◆ PASSAGE ◆
______
Top 4 Factors Influencing the Price of Crypto
The crypto market is very volatile. Part of this is that cryptocurrencies are not backed by any central authority or a tangible asset like gold. However, this volatility creates endless potential trading opportunities that, if leveraged correctly, could amount to huge profits.
To increase your chances of making a profit, you first need to understand what makes the market so volatile in the first place. This way, you can better predict the market's direction in response to certain stimuli.
Here are some of the most notable factors influencing price swings in the crypto market.
Supply and Demand
Like any other asset, price fluctuations in the crypto market boil down to supply and demand. Theoretically, higher demand for a particular cryptocurrency relative to supply causes an increase in price and vice versa.
Similarly, if the number of people willing to buy a cryptocurrency is higher than those willing to sell, the prices will surge relative to the demand. Take Bitcoin, for instance. Its widespread utilization across various platforms, including in crypto gambling games, has created demand, thus driving up its prices by about 75%.
Node Count and Listings
Node count represents the number of computers on a specific crypto network. A higher number of nodes represents a resilient network and demonstrates the community's strength. In many cases, an increase in node count is followed by a corresponding rise in crypto prices.
Listings can also affect crypto prices. Whenever crypto is listed on a new exchange, especially on popular exchanges like Binance US, its prices surge shortly after. The notion behind this is pretty simple –a new listing makes the crypto available to a larger market, which drives up demand.
Sentiment and Social Media
Investors' psychological and emotional attitudes toward cryptocurrencies can drastically affect their prices. Sentiment is mainly measured through the Fear and Greed Index. The index works on the notion that excessive fear causes more people to sell, thereby driving down share prices, while the greed effect has the opposite effect.
______
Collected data
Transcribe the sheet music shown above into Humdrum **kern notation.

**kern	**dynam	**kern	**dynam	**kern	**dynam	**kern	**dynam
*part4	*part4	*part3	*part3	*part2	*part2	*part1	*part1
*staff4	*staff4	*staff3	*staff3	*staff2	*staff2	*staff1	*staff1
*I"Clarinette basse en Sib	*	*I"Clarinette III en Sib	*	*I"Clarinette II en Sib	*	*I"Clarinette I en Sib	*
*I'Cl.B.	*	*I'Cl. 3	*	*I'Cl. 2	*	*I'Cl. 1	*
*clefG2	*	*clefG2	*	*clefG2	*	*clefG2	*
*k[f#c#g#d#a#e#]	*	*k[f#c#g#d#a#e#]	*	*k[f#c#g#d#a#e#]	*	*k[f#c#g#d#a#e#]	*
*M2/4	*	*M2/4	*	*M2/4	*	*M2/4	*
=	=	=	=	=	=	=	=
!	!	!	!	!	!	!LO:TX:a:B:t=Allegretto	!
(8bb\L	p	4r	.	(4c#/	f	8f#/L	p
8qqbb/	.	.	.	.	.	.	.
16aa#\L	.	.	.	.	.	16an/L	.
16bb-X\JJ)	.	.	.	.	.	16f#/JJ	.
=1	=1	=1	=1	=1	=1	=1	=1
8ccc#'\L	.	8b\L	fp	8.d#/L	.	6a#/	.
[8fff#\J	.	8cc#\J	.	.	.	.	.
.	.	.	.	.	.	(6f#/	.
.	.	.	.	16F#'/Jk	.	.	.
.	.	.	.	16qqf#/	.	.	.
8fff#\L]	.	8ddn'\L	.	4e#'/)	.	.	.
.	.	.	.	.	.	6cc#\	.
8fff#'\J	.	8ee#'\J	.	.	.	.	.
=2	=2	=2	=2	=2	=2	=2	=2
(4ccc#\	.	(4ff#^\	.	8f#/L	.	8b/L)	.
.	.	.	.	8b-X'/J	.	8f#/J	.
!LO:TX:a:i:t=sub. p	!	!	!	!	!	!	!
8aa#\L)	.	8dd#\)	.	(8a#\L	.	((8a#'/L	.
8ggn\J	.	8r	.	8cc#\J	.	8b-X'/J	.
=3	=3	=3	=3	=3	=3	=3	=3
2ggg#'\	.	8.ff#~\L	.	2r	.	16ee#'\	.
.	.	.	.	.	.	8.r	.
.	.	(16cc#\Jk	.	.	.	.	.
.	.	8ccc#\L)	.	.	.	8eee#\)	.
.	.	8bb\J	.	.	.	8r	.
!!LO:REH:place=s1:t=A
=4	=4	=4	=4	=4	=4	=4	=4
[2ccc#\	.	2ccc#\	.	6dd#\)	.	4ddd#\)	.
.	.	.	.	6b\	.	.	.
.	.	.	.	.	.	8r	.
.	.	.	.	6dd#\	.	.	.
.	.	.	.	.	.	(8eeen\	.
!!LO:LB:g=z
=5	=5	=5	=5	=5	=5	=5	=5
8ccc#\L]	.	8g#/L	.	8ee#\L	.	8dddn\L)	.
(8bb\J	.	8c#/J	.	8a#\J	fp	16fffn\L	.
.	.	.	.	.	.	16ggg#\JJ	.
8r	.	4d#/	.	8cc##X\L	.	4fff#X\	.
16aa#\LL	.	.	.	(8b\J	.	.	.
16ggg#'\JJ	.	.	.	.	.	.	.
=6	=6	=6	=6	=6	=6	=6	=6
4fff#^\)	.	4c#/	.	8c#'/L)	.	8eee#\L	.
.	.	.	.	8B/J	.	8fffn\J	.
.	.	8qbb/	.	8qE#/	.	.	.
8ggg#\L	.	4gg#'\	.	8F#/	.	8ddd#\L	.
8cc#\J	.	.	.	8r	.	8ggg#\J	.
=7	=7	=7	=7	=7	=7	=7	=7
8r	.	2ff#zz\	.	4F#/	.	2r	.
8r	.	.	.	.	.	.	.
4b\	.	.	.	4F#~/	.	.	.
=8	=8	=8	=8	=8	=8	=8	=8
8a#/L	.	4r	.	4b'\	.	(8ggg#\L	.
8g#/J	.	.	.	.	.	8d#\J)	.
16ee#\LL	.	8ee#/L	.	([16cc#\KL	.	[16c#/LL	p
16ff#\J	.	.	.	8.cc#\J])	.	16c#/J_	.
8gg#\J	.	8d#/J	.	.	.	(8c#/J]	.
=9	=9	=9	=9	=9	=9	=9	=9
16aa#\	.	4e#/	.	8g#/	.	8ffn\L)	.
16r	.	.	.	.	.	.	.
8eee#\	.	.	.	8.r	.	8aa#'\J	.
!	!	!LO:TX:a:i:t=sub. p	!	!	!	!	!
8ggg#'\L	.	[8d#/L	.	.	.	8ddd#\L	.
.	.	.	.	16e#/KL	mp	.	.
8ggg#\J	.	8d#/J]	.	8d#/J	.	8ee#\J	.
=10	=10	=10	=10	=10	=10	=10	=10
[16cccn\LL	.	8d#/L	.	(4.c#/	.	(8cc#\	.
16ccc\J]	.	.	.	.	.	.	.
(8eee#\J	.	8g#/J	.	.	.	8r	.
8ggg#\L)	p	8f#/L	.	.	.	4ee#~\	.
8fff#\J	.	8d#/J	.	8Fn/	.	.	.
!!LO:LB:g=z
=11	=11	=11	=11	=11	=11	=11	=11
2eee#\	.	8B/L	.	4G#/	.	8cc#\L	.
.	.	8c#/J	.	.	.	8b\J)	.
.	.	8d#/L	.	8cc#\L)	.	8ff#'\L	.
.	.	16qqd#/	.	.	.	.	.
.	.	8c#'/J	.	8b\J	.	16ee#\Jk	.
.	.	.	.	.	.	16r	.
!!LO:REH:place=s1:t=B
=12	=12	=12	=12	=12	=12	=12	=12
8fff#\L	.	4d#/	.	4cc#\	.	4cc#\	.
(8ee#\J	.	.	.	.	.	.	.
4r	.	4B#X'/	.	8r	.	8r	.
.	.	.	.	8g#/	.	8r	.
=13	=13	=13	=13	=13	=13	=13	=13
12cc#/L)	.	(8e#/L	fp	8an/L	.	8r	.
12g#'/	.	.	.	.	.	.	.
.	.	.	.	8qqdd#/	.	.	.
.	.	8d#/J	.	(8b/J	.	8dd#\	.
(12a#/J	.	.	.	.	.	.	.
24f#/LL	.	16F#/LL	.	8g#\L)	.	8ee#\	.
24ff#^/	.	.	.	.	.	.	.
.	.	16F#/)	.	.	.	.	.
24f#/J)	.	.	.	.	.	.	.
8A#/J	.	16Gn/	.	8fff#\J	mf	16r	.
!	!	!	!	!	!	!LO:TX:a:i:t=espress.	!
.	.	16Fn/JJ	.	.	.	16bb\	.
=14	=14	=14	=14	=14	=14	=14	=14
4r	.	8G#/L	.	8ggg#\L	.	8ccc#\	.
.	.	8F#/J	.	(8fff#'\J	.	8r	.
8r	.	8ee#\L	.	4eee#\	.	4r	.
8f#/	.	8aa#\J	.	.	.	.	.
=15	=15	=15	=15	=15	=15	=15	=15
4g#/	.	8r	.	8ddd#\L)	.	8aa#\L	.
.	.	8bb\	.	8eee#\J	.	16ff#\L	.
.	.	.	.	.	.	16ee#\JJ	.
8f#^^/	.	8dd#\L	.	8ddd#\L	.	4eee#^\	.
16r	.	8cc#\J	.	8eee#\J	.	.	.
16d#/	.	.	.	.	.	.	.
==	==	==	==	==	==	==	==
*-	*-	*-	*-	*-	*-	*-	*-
______
◆ TO DO ◆
**1.** In the crypto price article, what is the main way investor sentiment is measured?
**2.** Write the next part of the crypto price article, picking up right after its last sentence.

◆ PER-TASK OUTPUTS ◆
**1.** Through the Fear and Greed Index.

**2.**
Social media can also affect crypto prices. Any hype around particular crypto or posts from influential people regarding the crypto can raise or lower the crypto's price. The action is primarily due to social media's influence on the sentiment towards particular crypto.
An example of this can be seen when PEPE's price soared by more than 300% just a week after launch. Before its monumental gains, the coin had been trending on Twitter, with over 2.9 million tweets.
Macroeconomic Factors
Although taunted as a hedge around macroeconomic factors, crypto is not entirely immune to external influences. For instance, during economic recessions, people tend to take less risks. Some even liquidate some of their more volatile assets, including crypto.
The Bottom Line
Despite being slightly over a decade old, the crypto market has gained widespread popularity owing to its limitless potential investment opportunities.
But, like with stocks, numerous factors can influence crypto prices. While some of these factors only cause slight price variations, other factors like sentiment and demand may have lasting effects, necessitating the need for market players to stay informed.